----- FRAGMENTO DEL TEXTO
Opinión.
S. CAMBERO RIVERO. Sociólogo
Al principio de este verano publicaba en estas paginas el artículo Ese verano del 2002 , en el que abordaba la mezcla de nerviosismo e ilusión que se genera siempre entre los más jóvenes al inicio del periodo estival. Tal situación de ánimo personal y compartida con nuestros correspondientes grupos de amistades joviales, es debido a las expectativas tan positivas y primeras experiencias que podrían o no cumplirse posteriormente, pero que a priori resultaban inquietantes para cualquier joven en estos momentos.
En aquella reflexión en voz alta hacía mención a la acción del voluntariado juvenil durante este tiempo de ocio, para invertirlo de forma positiva a favor de otras personas y grupos sociales que requirieran de nuestra ayuda altruista, en el marco de distintas instituciones y organizaciones sociales.
Y quisiera rememorar con emoción parte de aquellos comentarios en estos días tristes por la reciente tragedia que ha conmocionado a Extremadura, y en especial a Don Benito, ante lo ocurrido en ese fatal accidente de tráfico en el que se vieron envueltos un grupo de jóvenes de esa localidad, quienes tenían previsto convivir educativa y sanamente en contacto con la naturaleza, como alternativa de ocio positiva. Diría que el voluntariado juvenil ha sido llevado hasta sus límites naturales por los dos jóvenes que entregaron su valor más preciado como es la vida, participando con entusiasmo compartido con otros jóvenes que acompañaban en aquella aventura estival truncada. En concreto, quisiera recordar a Agustín, organizador de ésta y otras tantas actividades de ocio infantil-juvenil, junto al resto de sus compañeros monitores en Don Benito, como hombre bueno, joven comprometido y voluntario educativo en su asociación scout y otras entidades, y con el que hemos compartido ideales e ideas de proyectos, como era nuestra pronta ruta europea, de cara a organizar futuros intercambios juveniles internacionales.
Aprovecho esta tribuna para lanzar un mensaje de optimismo a sus familiares y amigos en estos momentos dolorosos, a quienes animaría a seguir adelante haciendo realidad esos proyectos joviales entre las generaciones jóvenes aún por llegar, y así revivir en nuestra memoria colectiva su espíritu de servicio hacia la juventud. También quisiera aprovechar para solicitar a nuestras autoridades competentes --ya sean autonómicas como locales--, que sigan apostando progresivamente por programas de ocio infantil-juvenil durante todo el año, que tantos beneficios sociales reportan como puntos de encuentro para el aprendizaje de la convivencia entre iguales, ya sea en forma de campamentos de naturaleza y urbanos, excursiones y rutas ambientales, dinamización cultural y de barrios, escuelas deportivas, espacios tecnológicos, cursos formativos, etcétera, y que a la larga otorgan un protagonismo debido a buena parte de la ciudadanía más joven, que en ocasiones no es escuchada suficientemente en los foros públicos.
----------
----- REGISTROS MOSTRADOS
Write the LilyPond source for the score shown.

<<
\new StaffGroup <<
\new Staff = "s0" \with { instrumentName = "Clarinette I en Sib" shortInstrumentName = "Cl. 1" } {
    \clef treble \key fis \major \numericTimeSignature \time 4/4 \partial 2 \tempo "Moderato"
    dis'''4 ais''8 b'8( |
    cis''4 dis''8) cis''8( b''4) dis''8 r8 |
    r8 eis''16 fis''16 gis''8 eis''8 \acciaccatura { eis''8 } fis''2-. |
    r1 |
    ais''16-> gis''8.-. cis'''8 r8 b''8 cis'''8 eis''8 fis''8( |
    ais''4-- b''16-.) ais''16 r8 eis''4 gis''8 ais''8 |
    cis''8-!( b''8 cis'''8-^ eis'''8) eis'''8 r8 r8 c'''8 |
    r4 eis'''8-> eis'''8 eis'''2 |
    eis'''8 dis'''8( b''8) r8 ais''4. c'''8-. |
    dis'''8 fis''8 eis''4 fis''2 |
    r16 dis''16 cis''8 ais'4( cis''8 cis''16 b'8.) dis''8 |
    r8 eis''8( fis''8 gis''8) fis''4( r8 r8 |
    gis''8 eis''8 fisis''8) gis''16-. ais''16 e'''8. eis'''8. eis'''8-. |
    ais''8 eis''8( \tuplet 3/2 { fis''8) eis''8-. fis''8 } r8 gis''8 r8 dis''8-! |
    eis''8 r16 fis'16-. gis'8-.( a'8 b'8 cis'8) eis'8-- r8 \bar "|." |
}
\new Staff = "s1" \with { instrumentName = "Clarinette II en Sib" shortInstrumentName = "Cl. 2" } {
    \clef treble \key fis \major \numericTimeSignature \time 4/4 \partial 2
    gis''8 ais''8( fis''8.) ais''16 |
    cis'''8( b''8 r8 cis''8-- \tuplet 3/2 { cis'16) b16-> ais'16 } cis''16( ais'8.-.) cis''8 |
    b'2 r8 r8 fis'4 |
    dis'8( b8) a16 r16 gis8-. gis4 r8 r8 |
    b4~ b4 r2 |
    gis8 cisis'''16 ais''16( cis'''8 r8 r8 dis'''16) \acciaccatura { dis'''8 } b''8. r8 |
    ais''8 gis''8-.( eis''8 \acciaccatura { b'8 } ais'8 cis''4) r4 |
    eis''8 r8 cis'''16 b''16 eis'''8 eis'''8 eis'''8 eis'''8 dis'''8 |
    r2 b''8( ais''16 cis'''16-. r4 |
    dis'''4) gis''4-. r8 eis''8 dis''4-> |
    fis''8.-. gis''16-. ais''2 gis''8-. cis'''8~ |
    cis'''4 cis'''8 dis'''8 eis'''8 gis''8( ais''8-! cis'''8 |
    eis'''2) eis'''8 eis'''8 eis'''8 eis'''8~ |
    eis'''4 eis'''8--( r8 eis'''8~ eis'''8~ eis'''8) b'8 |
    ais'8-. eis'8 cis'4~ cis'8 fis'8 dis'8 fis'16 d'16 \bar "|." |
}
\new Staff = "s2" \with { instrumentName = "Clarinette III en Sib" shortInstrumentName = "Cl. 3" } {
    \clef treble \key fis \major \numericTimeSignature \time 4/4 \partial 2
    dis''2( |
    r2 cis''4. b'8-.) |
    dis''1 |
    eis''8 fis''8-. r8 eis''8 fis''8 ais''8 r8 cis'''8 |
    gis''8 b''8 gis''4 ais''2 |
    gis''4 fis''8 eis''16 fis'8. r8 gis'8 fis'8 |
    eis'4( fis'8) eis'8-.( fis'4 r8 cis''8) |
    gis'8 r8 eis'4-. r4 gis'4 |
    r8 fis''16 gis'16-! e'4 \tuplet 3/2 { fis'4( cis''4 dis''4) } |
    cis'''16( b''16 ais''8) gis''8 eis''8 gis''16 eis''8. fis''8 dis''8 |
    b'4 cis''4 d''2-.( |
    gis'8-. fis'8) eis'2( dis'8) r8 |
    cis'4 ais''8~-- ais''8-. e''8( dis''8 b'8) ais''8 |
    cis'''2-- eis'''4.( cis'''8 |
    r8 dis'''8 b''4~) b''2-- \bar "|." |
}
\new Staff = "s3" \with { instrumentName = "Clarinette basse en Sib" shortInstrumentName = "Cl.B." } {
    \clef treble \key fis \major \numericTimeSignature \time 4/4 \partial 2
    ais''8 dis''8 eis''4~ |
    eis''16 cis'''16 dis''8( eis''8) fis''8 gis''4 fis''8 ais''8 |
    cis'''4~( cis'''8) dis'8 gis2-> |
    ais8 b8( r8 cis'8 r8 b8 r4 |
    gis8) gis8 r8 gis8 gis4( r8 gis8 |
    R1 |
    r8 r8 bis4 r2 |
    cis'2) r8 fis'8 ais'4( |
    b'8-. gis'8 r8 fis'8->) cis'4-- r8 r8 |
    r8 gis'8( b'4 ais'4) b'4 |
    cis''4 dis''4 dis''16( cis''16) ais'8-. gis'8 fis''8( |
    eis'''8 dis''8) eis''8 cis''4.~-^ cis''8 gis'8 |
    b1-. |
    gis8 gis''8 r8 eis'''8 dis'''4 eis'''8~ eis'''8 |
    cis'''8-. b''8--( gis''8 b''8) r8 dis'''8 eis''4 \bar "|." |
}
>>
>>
----------
* _TAREA SOLICITADA A_
Indica si cada afirmación coincide con el artículo sobre el voluntariado juvenil. Responde sí o no y cita las palabras del artículo que lo deciden.
(i) El autor había publicado a comienzos del verano un artículo titulado "Ese verano del 2002".
(ii) Agustín organizaba actividades de ocio infantil-juvenil en Don Benito.
(iii) El autor pide a las autoridades que limiten los programas de ocio juvenil al periodo estival.
* _TAREA SOLICITADA B_
Retoma el artículo sobre el voluntariado juvenil y escribe su continuación a partir de la última oración.

* _RESULTADO A_
(i) Sí: "Al principio de este verano publicaba en estas paginas el artículo Ese verano del 2002".
(ii) Sí: "organizador de ésta y otras tantas actividades de ocio infantil-juvenil, junto al resto de sus compañeros monitores en Don Benito".
(iii) No: "que sigan apostando progresivamente por programas de ocio infantil-juvenil durante todo el año".

* _RESULTADO B_
Es más, considero que el sistema educativo extremeño, parido por programadores de la enseñanza, debiera contemplar en su proyecto curricular alguna materia que fomentara la participación del alumnado en espacios que propiciaran un desarrollo social, político, cultural y económico, desde el compromiso activo del voluntariado, como forma de ser ciudadano en un nuevo modelo de sociedad para Extremadura. En este sentido, el asociacionismo juvenil es un instrumento válido que debiera rentabilizarse socialmente, para hacer germinar una mentalidad comunitarista que promueva valores humanos positivos en este segmento de la población. Si me apuran, incluso llevaría este debate al extremo de buscar mecanismos públicos de indemnización social a favor de aquellos que ofrecen su tiempo y conocimientos por el interés general, sin recibir nada a cambio por la propia naturaleza del voluntariado; pero que exige también un reconocimiento por sus méritos cívico-sociales, al igual que sucede con otras dedicaciones y profesiones tan dignas, como el ser voluntario en el campo asistencial, cooperante, solidario, educativo, ecológico, cultural, etcétera. Esperamos algún guiño institucional para seguir haciendo realidad y compartir este estilo de vida, al servicio transformador de éste u otros contextos sociales en los que convivimos. Ello supondrá un revulsivo para reanimar a una sociedad anestesiada y conformista, que necesita del voluntariado para tomar conciencia de su estado sociológico.
Algunos recordaremos este verano con una mezcla de pena por estas pérdidas humanas, y de gloria por el reconocimiento social debido...
Fuente: el Periódico Extremadura, 22/07/02.